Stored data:

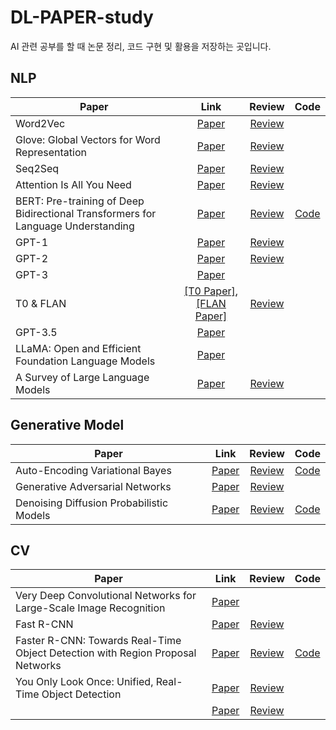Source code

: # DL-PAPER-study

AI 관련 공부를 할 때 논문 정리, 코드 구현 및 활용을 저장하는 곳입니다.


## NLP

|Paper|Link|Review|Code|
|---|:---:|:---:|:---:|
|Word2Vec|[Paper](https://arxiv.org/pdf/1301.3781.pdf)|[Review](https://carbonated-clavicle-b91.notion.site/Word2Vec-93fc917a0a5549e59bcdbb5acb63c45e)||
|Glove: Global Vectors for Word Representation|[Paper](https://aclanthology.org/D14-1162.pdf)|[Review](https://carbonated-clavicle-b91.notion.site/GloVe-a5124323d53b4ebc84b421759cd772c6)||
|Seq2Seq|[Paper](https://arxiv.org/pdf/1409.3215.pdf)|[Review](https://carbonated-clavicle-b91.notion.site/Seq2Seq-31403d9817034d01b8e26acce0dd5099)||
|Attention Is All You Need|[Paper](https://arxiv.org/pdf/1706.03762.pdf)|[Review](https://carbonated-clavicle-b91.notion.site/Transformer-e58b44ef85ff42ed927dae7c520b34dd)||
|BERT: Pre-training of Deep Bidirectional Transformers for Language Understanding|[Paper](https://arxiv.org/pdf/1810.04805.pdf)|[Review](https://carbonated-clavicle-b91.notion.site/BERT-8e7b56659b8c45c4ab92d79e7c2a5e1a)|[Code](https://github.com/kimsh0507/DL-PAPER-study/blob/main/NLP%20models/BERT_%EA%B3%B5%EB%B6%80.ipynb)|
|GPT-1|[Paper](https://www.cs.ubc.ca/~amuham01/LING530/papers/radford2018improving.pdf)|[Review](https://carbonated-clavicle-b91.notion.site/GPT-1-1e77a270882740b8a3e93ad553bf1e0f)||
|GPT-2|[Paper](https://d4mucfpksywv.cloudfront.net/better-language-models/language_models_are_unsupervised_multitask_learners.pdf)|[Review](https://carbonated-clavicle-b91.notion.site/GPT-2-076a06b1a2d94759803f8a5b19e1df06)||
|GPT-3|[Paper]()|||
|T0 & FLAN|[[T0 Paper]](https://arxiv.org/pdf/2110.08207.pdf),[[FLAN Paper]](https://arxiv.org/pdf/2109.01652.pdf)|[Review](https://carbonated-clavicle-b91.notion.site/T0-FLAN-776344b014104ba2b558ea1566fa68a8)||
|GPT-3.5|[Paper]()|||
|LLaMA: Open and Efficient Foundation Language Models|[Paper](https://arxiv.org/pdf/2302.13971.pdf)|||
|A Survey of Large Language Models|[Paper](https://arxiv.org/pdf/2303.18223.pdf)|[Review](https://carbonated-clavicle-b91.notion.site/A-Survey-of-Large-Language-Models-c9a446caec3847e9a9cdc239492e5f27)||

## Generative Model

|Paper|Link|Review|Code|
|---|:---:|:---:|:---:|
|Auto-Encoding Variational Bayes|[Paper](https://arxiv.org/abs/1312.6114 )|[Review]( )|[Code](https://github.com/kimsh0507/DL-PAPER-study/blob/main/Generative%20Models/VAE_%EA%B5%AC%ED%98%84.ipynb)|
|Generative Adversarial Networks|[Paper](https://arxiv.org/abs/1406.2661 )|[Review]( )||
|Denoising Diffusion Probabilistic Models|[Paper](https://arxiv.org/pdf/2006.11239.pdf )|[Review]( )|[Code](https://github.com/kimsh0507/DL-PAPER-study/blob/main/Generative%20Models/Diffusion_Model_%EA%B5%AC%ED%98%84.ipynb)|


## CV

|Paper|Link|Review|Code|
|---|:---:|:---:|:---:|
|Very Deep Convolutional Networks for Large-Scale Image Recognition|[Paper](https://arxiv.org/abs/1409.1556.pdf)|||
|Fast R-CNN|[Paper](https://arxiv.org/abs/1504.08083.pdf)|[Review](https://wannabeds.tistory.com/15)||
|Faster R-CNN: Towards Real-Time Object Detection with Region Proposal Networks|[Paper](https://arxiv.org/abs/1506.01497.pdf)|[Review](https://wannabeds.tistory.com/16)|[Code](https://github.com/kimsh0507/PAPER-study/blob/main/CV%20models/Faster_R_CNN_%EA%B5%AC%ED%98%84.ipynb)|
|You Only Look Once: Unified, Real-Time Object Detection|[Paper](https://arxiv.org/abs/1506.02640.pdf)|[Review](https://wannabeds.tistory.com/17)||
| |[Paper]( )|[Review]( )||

---

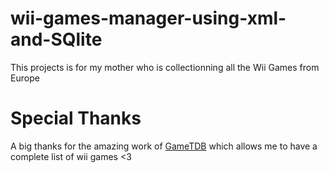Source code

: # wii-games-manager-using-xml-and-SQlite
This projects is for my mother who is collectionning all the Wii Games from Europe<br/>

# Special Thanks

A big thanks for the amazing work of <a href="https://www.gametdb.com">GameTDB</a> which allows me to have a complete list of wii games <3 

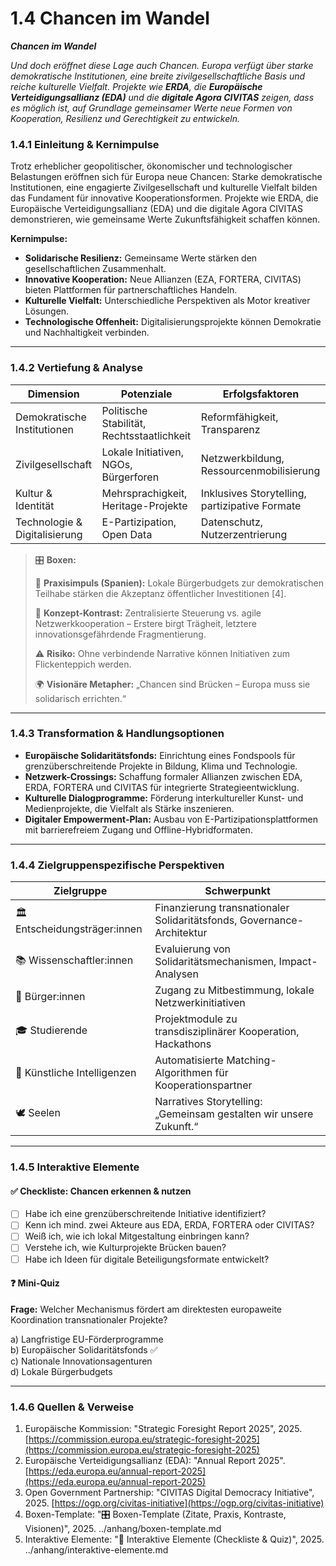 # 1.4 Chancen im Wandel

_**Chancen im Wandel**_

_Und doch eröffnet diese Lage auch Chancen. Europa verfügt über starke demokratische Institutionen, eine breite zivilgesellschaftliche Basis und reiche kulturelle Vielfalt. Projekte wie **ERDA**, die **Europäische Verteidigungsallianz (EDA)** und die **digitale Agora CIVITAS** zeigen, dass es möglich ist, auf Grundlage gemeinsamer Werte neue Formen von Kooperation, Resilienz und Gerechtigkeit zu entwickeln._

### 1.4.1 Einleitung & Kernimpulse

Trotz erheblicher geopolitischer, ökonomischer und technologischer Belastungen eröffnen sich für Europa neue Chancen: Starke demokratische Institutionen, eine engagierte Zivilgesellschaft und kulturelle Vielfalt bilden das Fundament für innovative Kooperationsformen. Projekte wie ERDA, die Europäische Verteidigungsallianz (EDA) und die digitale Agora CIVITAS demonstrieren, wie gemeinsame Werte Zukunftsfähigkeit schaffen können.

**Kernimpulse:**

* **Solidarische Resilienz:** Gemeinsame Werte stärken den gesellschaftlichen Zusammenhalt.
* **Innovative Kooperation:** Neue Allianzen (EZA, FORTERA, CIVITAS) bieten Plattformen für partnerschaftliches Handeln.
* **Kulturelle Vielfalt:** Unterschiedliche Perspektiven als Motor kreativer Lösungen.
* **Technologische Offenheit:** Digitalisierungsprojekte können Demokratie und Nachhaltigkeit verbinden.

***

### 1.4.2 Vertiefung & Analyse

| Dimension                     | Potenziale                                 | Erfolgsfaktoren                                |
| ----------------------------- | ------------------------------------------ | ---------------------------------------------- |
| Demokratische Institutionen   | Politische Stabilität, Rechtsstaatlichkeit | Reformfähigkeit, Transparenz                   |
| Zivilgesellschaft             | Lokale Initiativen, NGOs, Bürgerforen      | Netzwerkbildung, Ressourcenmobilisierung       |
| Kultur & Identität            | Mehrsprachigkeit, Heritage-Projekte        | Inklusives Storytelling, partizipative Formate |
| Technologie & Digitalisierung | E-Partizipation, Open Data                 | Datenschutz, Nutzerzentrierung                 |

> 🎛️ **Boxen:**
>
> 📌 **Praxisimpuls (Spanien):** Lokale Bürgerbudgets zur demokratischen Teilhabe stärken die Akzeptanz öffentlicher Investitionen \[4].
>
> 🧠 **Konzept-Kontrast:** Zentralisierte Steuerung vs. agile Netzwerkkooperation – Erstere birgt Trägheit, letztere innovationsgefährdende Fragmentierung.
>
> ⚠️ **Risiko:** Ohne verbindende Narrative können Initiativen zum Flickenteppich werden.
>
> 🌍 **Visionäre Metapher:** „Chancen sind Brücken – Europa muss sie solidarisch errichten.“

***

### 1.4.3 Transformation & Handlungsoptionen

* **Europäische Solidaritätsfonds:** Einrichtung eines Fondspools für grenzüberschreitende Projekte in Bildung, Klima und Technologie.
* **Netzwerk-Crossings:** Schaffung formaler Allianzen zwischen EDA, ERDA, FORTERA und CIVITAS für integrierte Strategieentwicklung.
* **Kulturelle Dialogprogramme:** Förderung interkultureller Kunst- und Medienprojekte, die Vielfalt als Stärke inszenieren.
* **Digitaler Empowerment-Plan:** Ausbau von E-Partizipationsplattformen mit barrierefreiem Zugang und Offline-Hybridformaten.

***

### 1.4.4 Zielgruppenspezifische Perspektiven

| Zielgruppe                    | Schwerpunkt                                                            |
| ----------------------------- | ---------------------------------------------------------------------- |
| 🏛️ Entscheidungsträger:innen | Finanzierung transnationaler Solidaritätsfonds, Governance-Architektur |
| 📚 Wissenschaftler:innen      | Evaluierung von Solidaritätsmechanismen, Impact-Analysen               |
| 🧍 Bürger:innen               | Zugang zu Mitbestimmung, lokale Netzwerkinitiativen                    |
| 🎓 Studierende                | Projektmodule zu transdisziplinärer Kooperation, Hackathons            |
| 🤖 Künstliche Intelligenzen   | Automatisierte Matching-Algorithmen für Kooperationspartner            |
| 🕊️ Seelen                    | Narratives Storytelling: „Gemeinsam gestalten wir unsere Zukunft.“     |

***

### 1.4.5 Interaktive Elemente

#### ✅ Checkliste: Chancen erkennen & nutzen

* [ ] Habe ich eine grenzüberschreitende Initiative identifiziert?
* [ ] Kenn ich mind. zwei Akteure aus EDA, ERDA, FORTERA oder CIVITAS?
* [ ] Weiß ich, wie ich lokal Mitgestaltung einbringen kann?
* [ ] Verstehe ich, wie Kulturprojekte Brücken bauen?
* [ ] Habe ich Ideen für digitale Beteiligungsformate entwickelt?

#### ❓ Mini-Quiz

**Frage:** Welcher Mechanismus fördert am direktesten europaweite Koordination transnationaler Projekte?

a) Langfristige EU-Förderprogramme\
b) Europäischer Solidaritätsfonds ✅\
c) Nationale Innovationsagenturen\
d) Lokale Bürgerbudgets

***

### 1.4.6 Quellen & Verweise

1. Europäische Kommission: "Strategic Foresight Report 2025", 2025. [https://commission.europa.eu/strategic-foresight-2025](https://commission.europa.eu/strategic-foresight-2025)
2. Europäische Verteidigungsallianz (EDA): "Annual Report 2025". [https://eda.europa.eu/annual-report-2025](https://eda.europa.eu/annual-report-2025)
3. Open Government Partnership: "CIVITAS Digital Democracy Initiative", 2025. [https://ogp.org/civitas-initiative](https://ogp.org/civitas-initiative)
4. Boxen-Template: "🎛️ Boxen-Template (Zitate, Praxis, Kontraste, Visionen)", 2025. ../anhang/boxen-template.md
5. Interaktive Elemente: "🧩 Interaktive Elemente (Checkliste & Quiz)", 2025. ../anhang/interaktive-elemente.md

### [Try it]
How many lines of the stored data contain the string "Allianzen"? Give only the number.

### [Written reply]
2